LER – Lesão por Esforço Repetitivo

Entenda o que são essas lesões, as doenças recorrentes e saiba se prevenir delas

Provavelmente muito de nós já teve, tem ou ainda terá uma lesão por repetição. Conhecida no Brasil como LER (sigla de Lesão por Esforço Repetitivo), ela acontecem por uma série de fatores que dependem da organização do trabalho, além das condições emocionais e físicas das pessoas.


As LER provocam dores, uma vez que essas lesões são acompanhadas por inflamações nos tendões, músculos e nervos do pescoço, das costas, dos ombros, dos braços, dos punhos e das mãos de pessoas que, na maioria das vezes, trabalham com movimentos repetidos e errôneos e mantêm posturas incorretas.
Segundo o ortopedista Rogério Vidal de Lima, especialista em coluna do Hospital das Clínicas, em São Paulo, as LER atacam qualquer pessoa que faz movimentos repetitivos por períodos prolongados, não importa o tipo de esforço ao qual a pessoa é submetida. "Os usuários de computador, por exemplo, são muito atingidos pela LER de punho porque digitam horas a fio mesmo que a digitação não envolva força", explica o especialista.
Outro exemplo clássico é o trabalhador que eleva uma prensa ou qualquer outro objeto pesado para acima de sua cabeça e depois desce com ele até a altura do abdômen. Esta pessoa pode desenvolver a LER de ombro. Até a dona de casa que varrer por muito tempo a calçada com a coluna inclinada para frente pode ser acometida de LER na região da coluna.

Engana-se quem acha que a LER é causada apenas no trabalho. Pode ser causada por qualquer atividade que solicite movimentos repetitivos. "Atletas, por exemplo, como jogadores de tênis, mesmo amadores, mas que costumam treinar diariamente podem também desenvolver", ressalta o especialista, que é membro da Sociedade Brasileira de Ortopedia e Traumatologia (SBOT).

Sintomas
"Geralmente, o paciente se queixa de dor naquele local onde é solicitado repetidamente durante sua atividade profissional, o que limita suas funções e desempenho", afirma. Por exemplo: uma mulher que trabalha digitando seis horas por dia, quando chega em casa e ainda mantém afazeres domésticos (lava louça, roupa, torce a roupa, cozinha, cuida dos filhos), mantém os movimentos dos braços e mãos de uma maneira repetida por horas.

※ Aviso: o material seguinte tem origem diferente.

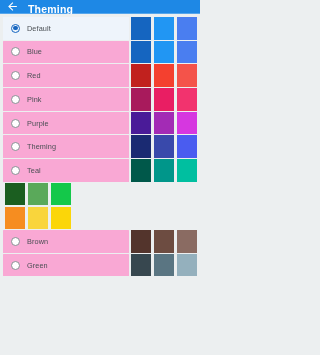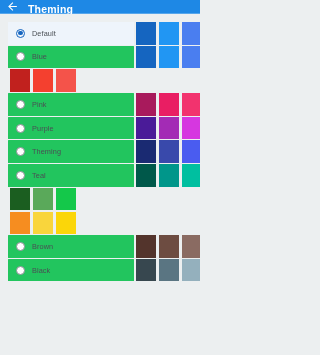--- a/index.html
+++ b/index.html
@@ -55,34 +55,34 @@
     letter-spacing: 0.2px;
     margin-left: 9px;
     margin-bottom: -1px;
     line-height: 11px;
     white-space: nowrap;
   }
 
   
   .list {
     padding: 0;
-    margin: 8px;
+    margin: 3px;
     background: #eceff0;
   }
   .row {
     position: relative;
     display: flex;
     align-items: stretch;
     height: 22.6px;
     margin-bottom: 1.1px;
     background: transparent;
   }
   .row-label-card {
     flex: 0 0 126px;
-    background: #22c55e;
+    background: #f9a8d4;
     display: flex;
     align-items: center;
     padding-left: 8px;
     box-sizing: border-box;
     border-radius: 0.5px;
   }
   .row.selected .row-label-card {
     background: #eef4fb;
   }
   .radio {
@@ -169,20 +169,24 @@
         <span class="row-label">Blue</span>
       </div>
       <div class="swatches">
         <span class="swatch" style="background: rgb(21, 101, 192);"></span>
         <span class="swatch" style="background: rgb(33, 150, 243);"></span>
         <span class="swatch" style="background: rgb(74, 126, 240);"></span>
       </div>
     </div>
 
     <div class="row">
+      <div class="row-label-card">
+        <span class="radio"></span>
+        <span class="row-label">Red</span>
+      </div>
       <div class="swatches">
         <span class="swatch" style="background: rgb(193, 33, 30);"></span>
         <span class="swatch" style="background: rgb(244, 64, 47);"></span>
         <span class="swatch" style="background: rgb(244, 83, 74);"></span>
       </div>
     </div>
 
     <div class="row">
       <div class="row-label-card">
         <span class="radio"></span>
@@ -256,21 +260,21 @@
       <div class="swatches">
         <span class="swatch" style="background: rgb(83, 52, 44);"></span>
         <span class="swatch" style="background: rgb(109, 76, 65);"></span>
         <span class="swatch" style="background: rgb(138, 107, 98);"></span>
       </div>
     </div>
 
     <div class="row">
       <div class="row-label-card">
         <span class="radio"></span>
-        <span class="row-label">Black</span>
+        <span class="row-label">Green</span>
       </div>
       <div class="swatches">
         <span class="swatch" style="background: rgb(55, 71, 79);"></span>
         <span class="swatch" style="background: rgb(90, 117, 130);"></span>
         <span class="swatch" style="background: rgb(148, 176, 189);"></span>
       </div>
     </div>
 
 
   </div>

Com certeza, uma rotina diária e intensa como a do exemplo acima favorece facilmente o desenvolvimento dos sintomas de LER ou DORT (Doenças Relacionadas ao Trabalho). Os problemas mais comuns são dor e edema (inchaço) na região acometida. Muitas vezes pode apresentar vermelhidão e aumento de temperatura no local da dor, ou seja, todos os sinais inflamatórios na região submetida ao esforço.
Não é uma doença moderna, garante o ortopedista Rogério, mas, por ser bastante incidente na população, especialmente nos dias de hoje onde a tecnologia solicita digitação frequente, seja em computador, IPads, celulares, com o envio de torpedos, MSN e ainda o uso de redes sociais e e-mails como forma diária de comunicação, a incidência é maior e melhor diagnosticada.

Doenças e tratamento
Quais as lesões incluídas na LER? Todas aquelas que provocam dor ao paciente como tendinite, tenossinovite, bursite, epicondilite, cervicalgia, dorsalgia, lombalgia, artrite, sinovite, contraturas musculares (síndrome dolorosa miofascial), até as mais sérias como distensões musculares e lesões tendíneas. Para tratamento ser eficiente, o ortopedista observa que cada caso deve ser avaliado individualmente, observando o tipo de atividade e o quadro clínico do paciente.

"No tratamento usamos métodos analgésicos com medicamentos para dor, anti-inflamatórios, relaxantes musculares, fisioterapia, acupuntura. Muitas vezes é necessário repouso com afastamento temporário do trabalho e pode haver até a necessidade de imobilização do segmento acometido. Uma boa forma de prevenção é seguir orientações quanto a ergonomia no trabalho e nos afazeres do dia a dia", observa.
Em caso de suspeita da LER, precisa procurar ajuda médica preferencialmente ortopedista, fisiatra ou reumatologista, dependendo do local acometido pela lesão. A realização de exercícios na fase aguda da doença (na vigência de dor e processo inflamatórios) não é recomendada.
Após este período e com o desaparecimento dos sintomas, é recomendada a realização de atividade física, imprescindível para a prevenção de processos inflamatórios localizados, visando alongamento e recondicionamento muscular, deixando o sistema músculo esquelético melhor preparado para as atividades diárias. "Portanto, os exercícios são a melhor recomendação para qualquer paciente e tipo de queixa", ressalta o ortopedista.